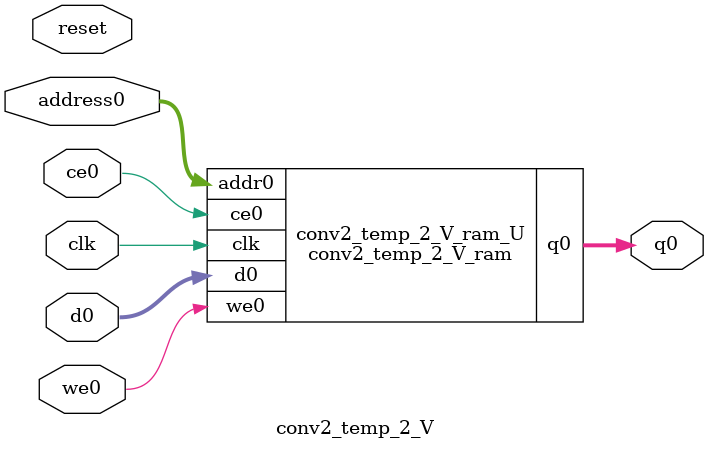
<source format=v>
`timescale 1 ns / 1 ps
module conv2_temp_2_V_ram (addr0, ce0, d0, we0, q0,  clk);

parameter DWIDTH = 8;
parameter AWIDTH = 8;
parameter MEM_SIZE = 224;

input[AWIDTH-1:0] addr0;
input ce0;
input[DWIDTH-1:0] d0;
input we0;
output reg[DWIDTH-1:0] q0;
input clk;

(* ram_style = "block" *)reg [DWIDTH-1:0] ram[0:MEM_SIZE-1];




always @(posedge clk)  
begin 
    if (ce0) begin
        if (we0) 
            ram[addr0] <= d0; 
        q0 <= ram[addr0];
    end
end


endmodule

`timescale 1 ns / 1 ps
module conv2_temp_2_V(
    reset,
    clk,
    address0,
    ce0,
    we0,
    d0,
    q0);

parameter DataWidth = 32'd8;
parameter AddressRange = 32'd224;
parameter AddressWidth = 32'd8;
input reset;
input clk;
input[AddressWidth - 1:0] address0;
input ce0;
input we0;
input[DataWidth - 1:0] d0;
output[DataWidth - 1:0] q0;



conv2_temp_2_V_ram conv2_temp_2_V_ram_U(
    .clk( clk ),
    .addr0( address0 ),
    .ce0( ce0 ),
    .we0( we0 ),
    .d0( d0 ),
    .q0( q0 ));

endmodule


</source>
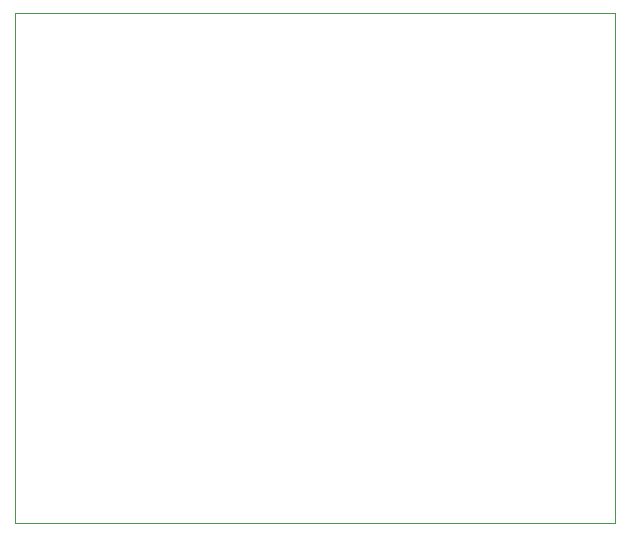
<source format=gbr>
%TF.GenerationSoftware,Altium Limited,Altium Designer,19.1.7 (138)*%
G04 Layer_Color=0*
%FSLAX45Y45*%
%MOMM*%
%TF.FileFunction,Profile,NP*%
%TF.Part,Single*%
G01*
G75*
%TA.AperFunction,Profile*%
%ADD61C,0.02540*%
D61*
X3302000Y3302000D02*
X8382000D01*
Y7620000D01*
X3302000D01*
Y3302000D01*
%TF.MD5,1630ef0904ea7f81a0c8e7d83babe55d*%
M02*

</source>
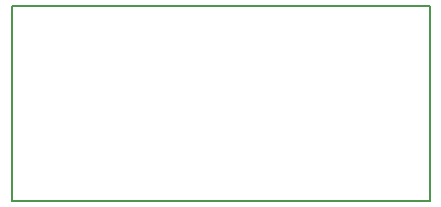
<source format=gm1>
G04*
G04 #@! TF.GenerationSoftware,Altium Limited,Altium Designer,18.1.9 (240)*
G04*
G04 Layer_Color=16711935*
%FSLAX25Y25*%
%MOIN*%
G70*
G01*
G75*
%ADD10C,0.00700*%
D10*
X0Y0D02*
X1500D01*
X0D02*
Y65000D01*
X139500D01*
Y0D02*
Y65000D01*
X1500Y0D02*
X139500D01*
M02*

</source>
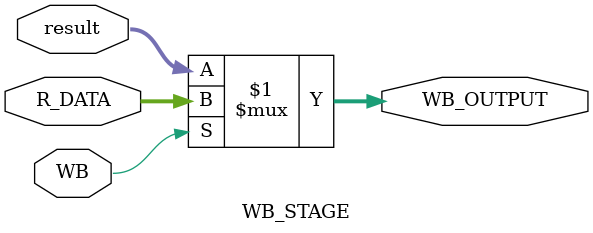
<source format=v>
module WB_STAGE
(
    input           WB              ,
    input   [31:0]  R_DATA          ,
    input   [31:0]  result          ,

    output  [31:0]  WB_OUTPUT
);

    assign WB_OUTPUT = WB ? R_DATA : result;

endmodule
</source>
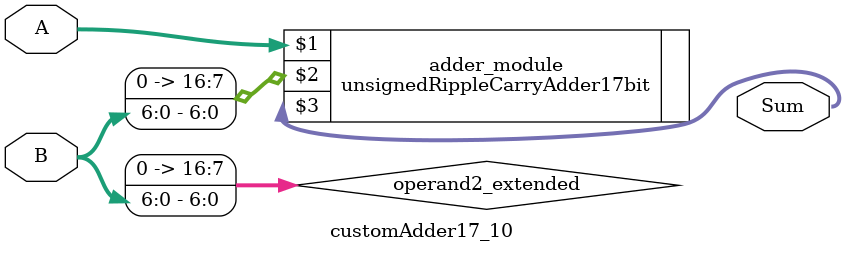
<source format=v>

module customAdder17_10(
                    input [16 : 0] A,
                    input [6 : 0] B,
                    
                    output [17 : 0] Sum
            );

    wire [16 : 0] operand2_extended;
    
    assign operand2_extended =  {10'b0, B};
    
    unsignedRippleCarryAdder17bit adder_module(
        A,
        operand2_extended,
        Sum
    );
    
endmodule
        
</source>
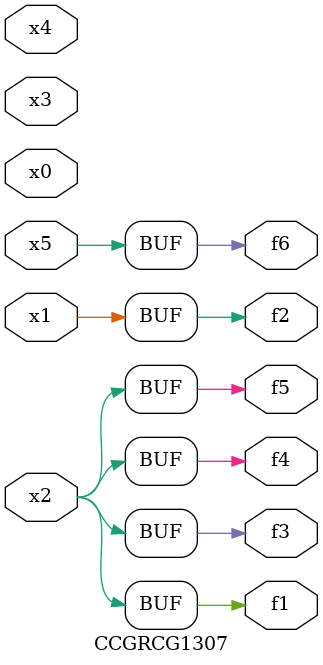
<source format=v>
module CCGRCG1307(
	input x0, x1, x2, x3, x4, x5,
	output f1, f2, f3, f4, f5, f6
);
	assign f1 = x2;
	assign f2 = x1;
	assign f3 = x2;
	assign f4 = x2;
	assign f5 = x2;
	assign f6 = x5;
endmodule

</source>
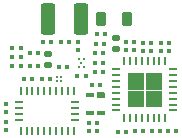
<source format=gbr>
%TF.GenerationSoftware,KiCad,Pcbnew,(7.0.0)*%
%TF.CreationDate,2023-07-18T09:38:25-04:00*%
%TF.ProjectId,headstage-neuropix1e,68656164-7374-4616-9765-2d6e6575726f,A*%
%TF.SameCoordinates,Original*%
%TF.FileFunction,Paste,Bot*%
%TF.FilePolarity,Positive*%
%FSLAX46Y46*%
G04 Gerber Fmt 4.6, Leading zero omitted, Abs format (unit mm)*
G04 Created by KiCad (PCBNEW (7.0.0)) date 2023-07-18 09:38:25*
%MOMM*%
%LPD*%
G01*
G04 APERTURE LIST*
G04 Aperture macros list*
%AMRoundRect*
0 Rectangle with rounded corners*
0 $1 Rounding radius*
0 $2 $3 $4 $5 $6 $7 $8 $9 X,Y pos of 4 corners*
0 Add a 4 corners polygon primitive as box body*
4,1,4,$2,$3,$4,$5,$6,$7,$8,$9,$2,$3,0*
0 Add four circle primitives for the rounded corners*
1,1,$1+$1,$2,$3*
1,1,$1+$1,$4,$5*
1,1,$1+$1,$6,$7*
1,1,$1+$1,$8,$9*
0 Add four rect primitives between the rounded corners*
20,1,$1+$1,$2,$3,$4,$5,0*
20,1,$1+$1,$4,$5,$6,$7,0*
20,1,$1+$1,$6,$7,$8,$9,0*
20,1,$1+$1,$8,$9,$2,$3,0*%
%AMFreePoly0*
4,1,6,0.350000,-0.250000,-0.225000,-0.250000,-0.350000,-0.125000,-0.350000,0.250000,0.350000,0.250000,0.350000,-0.250000,0.350000,-0.250000,$1*%
G04 Aperture macros list end*
%ADD10C,0.100000*%
%ADD11RoundRect,0.079500X-0.079500X-0.100500X0.079500X-0.100500X0.079500X0.100500X-0.079500X0.100500X0*%
%ADD12RoundRect,0.140000X-0.170000X0.140000X-0.170000X-0.140000X0.170000X-0.140000X0.170000X0.140000X0*%
%ADD13C,0.200000*%
%ADD14RoundRect,0.079500X0.079500X0.100500X-0.079500X0.100500X-0.079500X-0.100500X0.079500X-0.100500X0*%
%ADD15RoundRect,0.218750X0.218750X0.381250X-0.218750X0.381250X-0.218750X-0.381250X0.218750X-0.381250X0*%
%ADD16C,0.216000*%
%ADD17R,0.254000X0.675000*%
%ADD18R,0.675000X0.254000*%
%ADD19RoundRect,0.079500X0.100500X-0.079500X0.100500X0.079500X-0.100500X0.079500X-0.100500X-0.079500X0*%
%ADD20RoundRect,0.140000X0.170000X-0.140000X0.170000X0.140000X-0.170000X0.140000X-0.170000X-0.140000X0*%
%ADD21FreePoly0,180.000000*%
%ADD22R,0.700000X0.400000*%
%ADD23RoundRect,0.079500X-0.100500X0.079500X-0.100500X-0.079500X0.100500X-0.079500X0.100500X0.079500X0*%
%ADD24RoundRect,0.036000X-0.264000X0.084000X-0.264000X-0.084000X0.264000X-0.084000X0.264000X0.084000X0*%
%ADD25RoundRect,0.036000X0.084000X0.264000X-0.084000X0.264000X-0.084000X-0.264000X0.084000X-0.264000X0*%
%ADD26RoundRect,0.036000X-0.084000X-0.264000X0.084000X-0.264000X0.084000X0.264000X-0.084000X0.264000X0*%
%ADD27RoundRect,0.250000X-0.375000X-1.075000X0.375000X-1.075000X0.375000X1.075000X-0.375000X1.075000X0*%
G04 APERTURE END LIST*
%TO.C,U5*%
G36*
X147250003Y-95900000D02*
G01*
X145950003Y-95900000D01*
X145950003Y-94600000D01*
X147250003Y-94600000D01*
X147250003Y-95900000D01*
G37*
D10*
X147250003Y-95900000D02*
X145950003Y-95900000D01*
X145950003Y-94600000D01*
X147250003Y-94600000D01*
X147250003Y-95900000D01*
G36*
X147250003Y-94400003D02*
G01*
X145950003Y-94400003D01*
X145950003Y-93100003D01*
X147250003Y-93100003D01*
X147250003Y-94400003D01*
G37*
X147250003Y-94400003D02*
X145950003Y-94400003D01*
X145950003Y-93100003D01*
X147250003Y-93100003D01*
X147250003Y-94400003D01*
G36*
X148750000Y-95900000D02*
G01*
X147450000Y-95900000D01*
X147450000Y-94600000D01*
X148750000Y-94600000D01*
X148750000Y-95900000D01*
G37*
X148750000Y-95900000D02*
X147450000Y-95900000D01*
X147450000Y-94600000D01*
X148750000Y-94600000D01*
X148750000Y-95900000D01*
G36*
X148750000Y-94400003D02*
G01*
X147450000Y-94400003D01*
X147450000Y-93100003D01*
X148750000Y-93100003D01*
X148750000Y-94400003D01*
G37*
X148750000Y-94400003D02*
X147450000Y-94400003D01*
X147450000Y-93100003D01*
X148750000Y-93100003D01*
X148750000Y-94400003D01*
%TD*%
D11*
%TO.C,C4*%
X137655000Y-92490000D03*
X138345000Y-92490000D03*
%TD*%
%TO.C,C3*%
X137615000Y-91410000D03*
X138305000Y-91410000D03*
%TD*%
D12*
%TO.C,C5*%
X139190000Y-91450000D03*
X139190000Y-92410000D03*
%TD*%
D13*
%TO.C,U1*%
X139935000Y-93415000D03*
X139935000Y-93765000D03*
X140285000Y-93415000D03*
X140285000Y-93765000D03*
%TD*%
D11*
%TO.C,C2*%
X140055000Y-92530000D03*
X140745000Y-92530000D03*
%TD*%
D14*
%TO.C,C1*%
X139325000Y-93590000D03*
X138635000Y-93590000D03*
%TD*%
D15*
%TO.C,L2*%
X145812500Y-88500000D03*
X143687500Y-88500000D03*
%TD*%
D14*
%TO.C,C14*%
X145765000Y-98050000D03*
X145075000Y-98050000D03*
%TD*%
D11*
%TO.C,R9*%
X143155000Y-93000000D03*
X143845000Y-93000000D03*
%TD*%
%TO.C,R6*%
X148755000Y-90550000D03*
X149445000Y-90550000D03*
%TD*%
D16*
%TO.C,U8*%
X141800000Y-92546500D03*
X142200000Y-92546500D03*
X142000000Y-92200000D03*
X141800000Y-91853500D03*
X142200000Y-91853500D03*
%TD*%
D14*
%TO.C,C31*%
X142345000Y-93300000D03*
X141655000Y-93300000D03*
%TD*%
D17*
%TO.C,U9*%
X136849999Y-97962499D03*
D18*
X136712499Y-97049999D03*
X136712499Y-96549999D03*
X136712499Y-96049999D03*
X136712499Y-95549999D03*
D17*
X136849999Y-94637499D03*
X137349999Y-94637499D03*
X137849999Y-94637499D03*
X138349999Y-94637499D03*
X138849999Y-94637499D03*
X139349999Y-94637499D03*
X139849999Y-94637499D03*
X140349999Y-94637499D03*
X140849999Y-94637499D03*
X141349999Y-94637499D03*
D18*
X141487499Y-95549999D03*
X141487499Y-96049999D03*
X141487499Y-96549999D03*
X141487499Y-97049999D03*
D17*
X141349999Y-97962499D03*
X140849999Y-97962499D03*
X140349999Y-97962499D03*
X139849999Y-97962499D03*
X139349999Y-97962499D03*
X138849999Y-97962499D03*
X138349999Y-97962499D03*
X137849999Y-97962499D03*
X137349999Y-97962499D03*
%TD*%
D19*
%TO.C,R16*%
X141700000Y-91145000D03*
X141700000Y-90455000D03*
%TD*%
D11*
%TO.C,R8*%
X143155000Y-91400000D03*
X143845000Y-91400000D03*
%TD*%
%TO.C,C34*%
X137155000Y-93600000D03*
X137845000Y-93600000D03*
%TD*%
D20*
%TO.C,C17*%
X144900000Y-91080000D03*
X144900000Y-90120000D03*
%TD*%
D11*
%TO.C,R3*%
X138755000Y-90450000D03*
X139445000Y-90450000D03*
%TD*%
D19*
%TO.C,C16*%
X146450000Y-91145000D03*
X146450000Y-90455000D03*
%TD*%
D21*
%TO.C,U7*%
X143675000Y-94975000D03*
D22*
X143674999Y-96474999D03*
X142724999Y-96474999D03*
X142724999Y-94924999D03*
%TD*%
D14*
%TO.C,L3*%
X143255000Y-90600000D03*
X143945000Y-90600000D03*
%TD*%
D19*
%TO.C,C8*%
X136120000Y-92445000D03*
X136120000Y-91755000D03*
%TD*%
D11*
%TO.C,C12*%
X149335000Y-98000000D03*
X150025000Y-98000000D03*
%TD*%
D23*
%TO.C,R17*%
X143350000Y-97305000D03*
X143350000Y-97995000D03*
%TD*%
D14*
%TO.C,C26*%
X143845000Y-92200000D03*
X143155000Y-92200000D03*
%TD*%
D23*
%TO.C,C33*%
X135650000Y-97205000D03*
X135650000Y-97895000D03*
%TD*%
D19*
%TO.C,C30*%
X142620000Y-97985000D03*
X142620000Y-97295000D03*
%TD*%
%TO.C,C24*%
X147900000Y-91245000D03*
X147900000Y-90555000D03*
%TD*%
D14*
%TO.C,C11*%
X148625000Y-98000000D03*
X147935000Y-98000000D03*
%TD*%
D11*
%TO.C,C28*%
X140255000Y-90450000D03*
X140945000Y-90450000D03*
%TD*%
%TO.C,R4*%
X143305000Y-89800000D03*
X143995000Y-89800000D03*
%TD*%
%TO.C,C13*%
X146505000Y-98000000D03*
X147195000Y-98000000D03*
%TD*%
D19*
%TO.C,C10*%
X136870000Y-92445000D03*
X136870000Y-91755000D03*
%TD*%
D23*
%TO.C,C32*%
X135650000Y-95705000D03*
X135650000Y-96395000D03*
%TD*%
D19*
%TO.C,C15*%
X145750000Y-91145000D03*
X145750000Y-90455000D03*
%TD*%
D24*
%TO.C,U5*%
X144950000Y-96250000D03*
X144950000Y-95750000D03*
X144950000Y-95250000D03*
X144950000Y-94750000D03*
X144950000Y-94250000D03*
X144950000Y-93750000D03*
X144950000Y-93250000D03*
X144950000Y-92750000D03*
D25*
X145600000Y-92100000D03*
X146100000Y-92100000D03*
X146600000Y-92100000D03*
X147100000Y-92100000D03*
X147600000Y-92100000D03*
X148100000Y-92100000D03*
D26*
X148600000Y-92100000D03*
D25*
X149100000Y-92100000D03*
D24*
X149750000Y-92750000D03*
X149750000Y-93250000D03*
X149750000Y-93750000D03*
X149750000Y-94250000D03*
X149750000Y-94750000D03*
X149750000Y-95250001D03*
X149750000Y-95750000D03*
X149750000Y-96250000D03*
D25*
X149100000Y-96900000D03*
X148600000Y-96900000D03*
X148100000Y-96900000D03*
X147600000Y-96900000D03*
X147100000Y-96900000D03*
X146600000Y-96900000D03*
X146100000Y-96900000D03*
X145600000Y-96900000D03*
%TD*%
D11*
%TO.C,C7*%
X136155000Y-91000000D03*
X136845000Y-91000000D03*
%TD*%
D27*
%TO.C,L1*%
X139200000Y-88500000D03*
X142000000Y-88500000D03*
%TD*%
D14*
%TO.C,R7*%
X149445000Y-91250000D03*
X148755000Y-91250000D03*
%TD*%
D11*
%TO.C,C29*%
X142855000Y-94100000D03*
X143545000Y-94100000D03*
%TD*%
D19*
%TO.C,C25*%
X147200000Y-91245000D03*
X147200000Y-90555000D03*
%TD*%
M02*

</source>
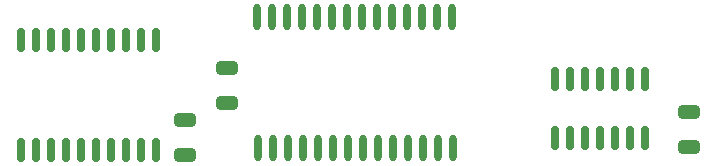
<source format=gtp>
G04 #@! TF.GenerationSoftware,KiCad,Pcbnew,6.0.8-f2edbf62ab~116~ubuntu20.04.1*
G04 #@! TF.CreationDate,2022-10-06T15:54:13+01:00*
G04 #@! TF.ProjectId,slrm,736c726d-2e6b-4696-9361-645f70636258,rev?*
G04 #@! TF.SameCoordinates,Original*
G04 #@! TF.FileFunction,Paste,Top*
G04 #@! TF.FilePolarity,Positive*
%FSLAX46Y46*%
G04 Gerber Fmt 4.6, Leading zero omitted, Abs format (unit mm)*
G04 Created by KiCad (PCBNEW 6.0.8-f2edbf62ab~116~ubuntu20.04.1) date 2022-10-06 15:54:13*
%MOMM*%
%LPD*%
G01*
G04 APERTURE LIST*
G04 Aperture macros list*
%AMRoundRect*
0 Rectangle with rounded corners*
0 $1 Rounding radius*
0 $2 $3 $4 $5 $6 $7 $8 $9 X,Y pos of 4 corners*
0 Add a 4 corners polygon primitive as box body*
4,1,4,$2,$3,$4,$5,$6,$7,$8,$9,$2,$3,0*
0 Add four circle primitives for the rounded corners*
1,1,$1+$1,$2,$3*
1,1,$1+$1,$4,$5*
1,1,$1+$1,$6,$7*
1,1,$1+$1,$8,$9*
0 Add four rect primitives between the rounded corners*
20,1,$1+$1,$2,$3,$4,$5,0*
20,1,$1+$1,$4,$5,$6,$7,0*
20,1,$1+$1,$6,$7,$8,$9,0*
20,1,$1+$1,$8,$9,$2,$3,0*%
G04 Aperture macros list end*
%ADD10O,0.600000X2.250000*%
%ADD11RoundRect,0.250000X0.650000X-0.325000X0.650000X0.325000X-0.650000X0.325000X-0.650000X-0.325000X0*%
%ADD12RoundRect,0.150000X-0.150000X0.875000X-0.150000X-0.875000X0.150000X-0.875000X0.150000X0.875000X0*%
%ADD13RoundRect,0.150000X-0.150000X0.825000X-0.150000X-0.825000X0.150000X-0.825000X0.150000X0.825000X0*%
%ADD14RoundRect,0.250000X-0.650000X0.325000X-0.650000X-0.325000X0.650000X-0.325000X0.650000X0.325000X0*%
G04 APERTURE END LIST*
D10*
G04 #@! TO.C,SRAM*
X142433809Y-92450000D03*
X143703809Y-92450000D03*
X144973809Y-92450000D03*
X146243809Y-92450000D03*
X147513809Y-92450000D03*
X148783809Y-92450000D03*
X150053809Y-92450000D03*
X151323809Y-92450000D03*
X152593809Y-92450000D03*
X153863809Y-92450000D03*
X155133809Y-92450000D03*
X156403809Y-92450000D03*
X157673809Y-92450000D03*
X158943809Y-92450000D03*
X159003809Y-103550000D03*
X157733809Y-103550000D03*
X156463809Y-103550000D03*
X155193809Y-103550000D03*
X153923809Y-103550000D03*
X152653809Y-103550000D03*
X151383809Y-103550000D03*
X150113809Y-103550000D03*
X148843809Y-103550000D03*
X147573809Y-103550000D03*
X146303809Y-103550000D03*
X145033809Y-103550000D03*
X143763809Y-103550000D03*
X142493809Y-103550000D03*
G04 #@! TD*
D11*
G04 #@! TO.C,C1*
X179000000Y-103475000D03*
X179000000Y-100525000D03*
G04 #@! TD*
G04 #@! TO.C,C2*
X136300000Y-104150000D03*
X136300000Y-101200000D03*
G04 #@! TD*
D12*
G04 #@! TO.C,LATCH*
X133815000Y-94390000D03*
X132545000Y-94390000D03*
X131275000Y-94390000D03*
X130005000Y-94390000D03*
X128735000Y-94390000D03*
X127465000Y-94390000D03*
X126195000Y-94390000D03*
X124925000Y-94390000D03*
X123655000Y-94390000D03*
X122385000Y-94390000D03*
X122385000Y-103690000D03*
X123655000Y-103690000D03*
X124925000Y-103690000D03*
X126195000Y-103690000D03*
X127465000Y-103690000D03*
X128735000Y-103690000D03*
X130005000Y-103690000D03*
X131275000Y-103690000D03*
X132545000Y-103690000D03*
X133815000Y-103690000D03*
G04 #@! TD*
D13*
G04 #@! TO.C,INV*
X175285000Y-97715000D03*
X174015000Y-97715000D03*
X172745000Y-97715000D03*
X171475000Y-97715000D03*
X170205000Y-97715000D03*
X168935000Y-97715000D03*
X167665000Y-97715000D03*
X167665000Y-102665000D03*
X168935000Y-102665000D03*
X170205000Y-102665000D03*
X171475000Y-102665000D03*
X172745000Y-102665000D03*
X174015000Y-102665000D03*
X175285000Y-102665000D03*
G04 #@! TD*
D14*
G04 #@! TO.C,C3*
X139900000Y-96789583D03*
X139900000Y-99739583D03*
G04 #@! TD*
M02*

</source>
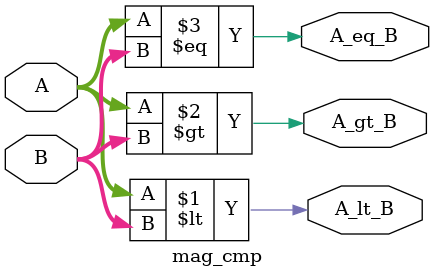
<source format=v>

module mag_cmp(
    // OUTPUTS
    output       A_lt_B
    ,output      A_eq_B
    ,output      A_gt_B

    // INPUTS
    ,input [3:0] A
    ,input [3:0] B
    );
    assign A_lt_B = (A < B);
    assign A_gt_B = (A > B);
    assign A_eq_B = (A == B);
endmodule

</source>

● Exercise
Since only part of the listing is wanted, copy exactly the lines from the one holding "X140849999Y-94637499D03*" to the one holding "X144950000Y-93250000D03*", both included.

● Written response
X140849999Y-94637499D03*
X141349999Y-94637499D03*
D18*
X141487499Y-95549999D03*
X141487499Y-96049999D03*
X141487499Y-96549999D03*
X141487499Y-97049999D03*
D17*
X141349999Y-97962499D03*
X140849999Y-97962499D03*
X140349999Y-97962499D03*
X139849999Y-97962499D03*
X139349999Y-97962499D03*
X138849999Y-97962499D03*
X138349999Y-97962499D03*
X137849999Y-97962499D03*
X137349999Y-97962499D03*
%TD*%
D19*
%TO.C,R16*%
X141700000Y-91145000D03*
X141700000Y-90455000D03*
%TD*%
D11*
%TO.C,R8*%
X143155000Y-91400000D03*
X143845000Y-91400000D03*
%TD*%
%TO.C,C34*%
X137155000Y-93600000D03*
X137845000Y-93600000D03*
%TD*%
D20*
%TO.C,C17*%
X144900000Y-91080000D03*
X144900000Y-90120000D03*
%TD*%
D11*
%TO.C,R3*%
X138755000Y-90450000D03*
X139445000Y-90450000D03*
%TD*%
D19*
%TO.C,C16*%
X146450000Y-91145000D03*
X146450000Y-90455000D03*
%TD*%
D21*
%TO.C,U7*%
X143675000Y-94975000D03*
D22*
X143674999Y-96474999D03*
X142724999Y-96474999D03*
X142724999Y-94924999D03*
%TD*%
D14*
%TO.C,L3*%
X143255000Y-90600000D03*
X143945000Y-90600000D03*
%TD*%
D19*
%TO.C,C8*%
X136120000Y-92445000D03*
X136120000Y-91755000D03*
%TD*%
D11*
%TO.C,C12*%
X149335000Y-98000000D03*
X150025000Y-98000000D03*
%TD*%
D23*
%TO.C,R17*%
X143350000Y-97305000D03*
X143350000Y-97995000D03*
%TD*%
D14*
%TO.C,C26*%
X143845000Y-92200000D03*
X143155000Y-92200000D03*
%TD*%
D23*
%TO.C,C33*%
X135650000Y-97205000D03*
X135650000Y-97895000D03*
%TD*%
D19*
%TO.C,C30*%
X142620000Y-97985000D03*
X142620000Y-97295000D03*
%TD*%
%TO.C,C24*%
X147900000Y-91245000D03*
X147900000Y-90555000D03*
%TD*%
D14*
%TO.C,C11*%
X148625000Y-98000000D03*
X147935000Y-98000000D03*
%TD*%
D11*
%TO.C,C28*%
X140255000Y-90450000D03*
X140945000Y-90450000D03*
%TD*%
%TO.C,R4*%
X143305000Y-89800000D03*
X143995000Y-89800000D03*
%TD*%
%TO.C,C13*%
X146505000Y-98000000D03*
X147195000Y-98000000D03*
%TD*%
D19*
%TO.C,C10*%
X136870000Y-92445000D03*
X136870000Y-91755000D03*
%TD*%
D23*
%TO.C,C32*%
X135650000Y-95705000D03*
X135650000Y-96395000D03*
%TD*%
D19*
%TO.C,C15*%
X145750000Y-91145000D03*
X145750000Y-90455000D03*
%TD*%
D24*
%TO.C,U5*%
X144950000Y-96250000D03*
X144950000Y-95750000D03*
X144950000Y-95250000D03*
X144950000Y-94750000D03*
X144950000Y-94250000D03*
X144950000Y-93750000D03*
X144950000Y-93250000D03*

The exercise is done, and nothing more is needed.